EXERCISE PROMPT:
Exactly reproduce the lines from the one containing "544 312 3503" through the last line of the data, both ends included, leaving out pictures.

RECORDS PROVIDED:
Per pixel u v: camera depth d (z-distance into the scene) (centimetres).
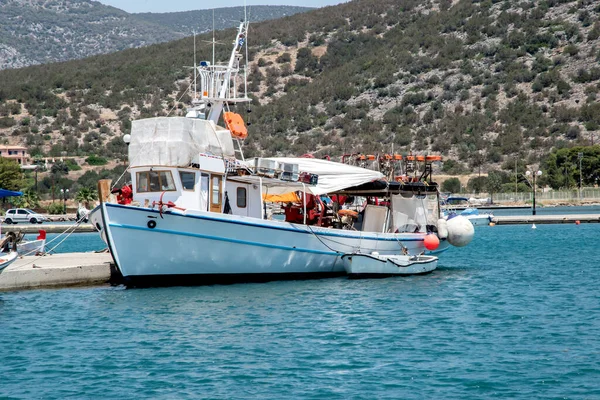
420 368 2611
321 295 3906
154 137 4019
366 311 3516
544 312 3503
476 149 19475
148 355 2798
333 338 3012
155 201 3944
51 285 4197
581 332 3088
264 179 4244
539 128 19988
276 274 4225
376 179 4644
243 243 4031
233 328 3186
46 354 2836
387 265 4462
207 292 3962
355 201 5231
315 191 4434
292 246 4206
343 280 4369
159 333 3120
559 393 2356
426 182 5047
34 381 2519
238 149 4681
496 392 2370
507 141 19500
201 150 4081
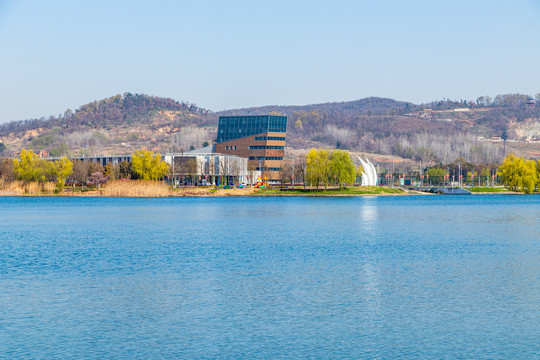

SOLVED PROBLEM:
544 312 3503
476 149 19475
148 355 2798
333 338 3012
155 201 3944
51 285 4197
581 332 3088
264 179 4244
539 128 19988
276 274 4225
376 179 4644
243 243 4031
233 328 3186
46 354 2836
387 265 4462
207 292 3962
355 201 5231
315 191 4434
292 246 4206
343 280 4369
159 333 3120
559 393 2356
426 182 5047
34 381 2519
238 149 4681
496 392 2370
507 141 19500
201 150 4081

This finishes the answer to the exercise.